## EXERCISE DESCRIPTION
Please render these lines as a Markdown table with the columns "Row" and "Line," starting at the first line of the records and stopping after the line that contains "ਰੀਕ੍ਰਿਸਟਾਲਾਈਜ਼ੇਸ਼ਨ". Leave out blank lines.

··· SUPPLIED RECORDS

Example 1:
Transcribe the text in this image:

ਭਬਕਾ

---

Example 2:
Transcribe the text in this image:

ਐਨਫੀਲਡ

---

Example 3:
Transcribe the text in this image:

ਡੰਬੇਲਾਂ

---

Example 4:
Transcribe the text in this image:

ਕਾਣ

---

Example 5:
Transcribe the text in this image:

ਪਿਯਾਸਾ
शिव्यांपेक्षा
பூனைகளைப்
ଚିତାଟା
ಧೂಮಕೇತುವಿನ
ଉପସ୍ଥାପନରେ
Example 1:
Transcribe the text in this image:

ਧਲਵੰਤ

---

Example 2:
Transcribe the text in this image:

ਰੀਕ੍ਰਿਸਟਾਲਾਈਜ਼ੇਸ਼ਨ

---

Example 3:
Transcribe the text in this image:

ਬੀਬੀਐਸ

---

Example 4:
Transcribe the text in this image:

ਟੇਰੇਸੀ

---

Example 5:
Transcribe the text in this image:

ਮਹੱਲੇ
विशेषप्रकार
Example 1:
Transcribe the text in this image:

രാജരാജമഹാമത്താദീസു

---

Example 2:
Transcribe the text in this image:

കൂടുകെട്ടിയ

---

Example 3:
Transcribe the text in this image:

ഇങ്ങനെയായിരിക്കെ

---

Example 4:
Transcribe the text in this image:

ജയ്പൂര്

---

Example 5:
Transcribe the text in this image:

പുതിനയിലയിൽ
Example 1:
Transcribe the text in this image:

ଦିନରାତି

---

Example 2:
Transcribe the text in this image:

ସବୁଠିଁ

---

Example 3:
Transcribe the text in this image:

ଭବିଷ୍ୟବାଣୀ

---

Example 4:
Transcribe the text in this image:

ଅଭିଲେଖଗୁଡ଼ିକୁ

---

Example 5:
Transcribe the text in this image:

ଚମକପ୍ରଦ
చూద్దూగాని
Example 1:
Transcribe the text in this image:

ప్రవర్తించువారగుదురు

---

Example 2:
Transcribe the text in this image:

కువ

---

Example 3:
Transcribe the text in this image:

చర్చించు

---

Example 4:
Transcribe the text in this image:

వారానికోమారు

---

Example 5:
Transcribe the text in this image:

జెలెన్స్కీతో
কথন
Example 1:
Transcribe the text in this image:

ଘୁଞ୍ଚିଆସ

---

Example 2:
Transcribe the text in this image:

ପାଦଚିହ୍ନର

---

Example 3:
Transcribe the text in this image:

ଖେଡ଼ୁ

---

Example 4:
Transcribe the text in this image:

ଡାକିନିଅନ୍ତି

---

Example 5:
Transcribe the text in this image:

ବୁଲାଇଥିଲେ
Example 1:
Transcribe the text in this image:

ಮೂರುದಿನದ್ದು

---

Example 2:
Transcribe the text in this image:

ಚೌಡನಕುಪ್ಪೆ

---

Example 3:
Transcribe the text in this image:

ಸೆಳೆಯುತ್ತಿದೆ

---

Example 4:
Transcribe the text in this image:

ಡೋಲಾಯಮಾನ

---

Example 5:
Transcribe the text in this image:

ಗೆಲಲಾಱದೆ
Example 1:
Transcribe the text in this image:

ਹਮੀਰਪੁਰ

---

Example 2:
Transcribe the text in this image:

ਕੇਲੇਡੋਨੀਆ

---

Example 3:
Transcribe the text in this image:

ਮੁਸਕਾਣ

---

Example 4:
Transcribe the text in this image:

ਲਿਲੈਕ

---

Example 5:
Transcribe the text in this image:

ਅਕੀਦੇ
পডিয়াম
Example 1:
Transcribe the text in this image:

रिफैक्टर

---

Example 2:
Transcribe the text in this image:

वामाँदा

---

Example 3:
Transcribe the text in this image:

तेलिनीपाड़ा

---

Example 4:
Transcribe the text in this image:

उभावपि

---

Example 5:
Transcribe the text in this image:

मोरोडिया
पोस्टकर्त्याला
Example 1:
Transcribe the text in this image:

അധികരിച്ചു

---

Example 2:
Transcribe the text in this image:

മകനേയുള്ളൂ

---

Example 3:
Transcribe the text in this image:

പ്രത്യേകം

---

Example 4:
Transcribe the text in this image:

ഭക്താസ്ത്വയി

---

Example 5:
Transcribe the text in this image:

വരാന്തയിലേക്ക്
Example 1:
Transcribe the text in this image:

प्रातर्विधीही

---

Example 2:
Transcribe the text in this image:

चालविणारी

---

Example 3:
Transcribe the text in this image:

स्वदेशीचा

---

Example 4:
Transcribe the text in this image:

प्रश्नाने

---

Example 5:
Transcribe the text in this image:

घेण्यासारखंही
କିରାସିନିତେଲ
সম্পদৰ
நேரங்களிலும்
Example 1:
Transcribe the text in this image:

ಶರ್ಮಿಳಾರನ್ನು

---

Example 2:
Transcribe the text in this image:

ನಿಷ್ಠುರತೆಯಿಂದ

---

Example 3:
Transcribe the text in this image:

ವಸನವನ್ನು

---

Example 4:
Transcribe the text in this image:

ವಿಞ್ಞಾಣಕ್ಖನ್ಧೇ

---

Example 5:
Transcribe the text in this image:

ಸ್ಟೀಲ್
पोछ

······

## OUTPUT OF THE EXERCISE
| Row | Line |
|---|---|
| 1 | Example 1: |
| 2 | Transcribe the text in this image: |
| 3 | ਭਬਕਾ |
| 4 | --- |
| 5 | Example 2: |
| 6 | Transcribe the text in this image: |
| 7 | ਐਨਫੀਲਡ |
| 8 | --- |
| 9 | Example 3: |
| 10 | Transcribe the text in this image: |
| 11 | ਡੰਬੇਲਾਂ |
| 12 | --- |
| 13 | Example 4: |
| 14 | Transcribe the text in this image: |
| 15 | ਕਾਣ |
| 16 | --- |
| 17 | Example 5: |
| 18 | Transcribe the text in this image: |
| 19 | ਪਿਯਾਸਾ |
| 20 | शिव्यांपेक्षा |
| 21 | பூனைகளைப் |
| 22 | ଚିତାଟା |
| 23 | ಧೂಮಕೇತುವಿನ |
| 24 | ଉପସ୍ଥାପନରେ |
| 25 | Example 1: |
| 26 | Transcribe the text in this image: |
| 27 | ਧਲਵੰਤ |
| 28 | --- |
| 29 | Example 2: |
| 30 | Transcribe the text in this image: |
| 31 | ਰੀਕ੍ਰਿਸਟਾਲਾਈਜ਼ੇਸ਼ਨ |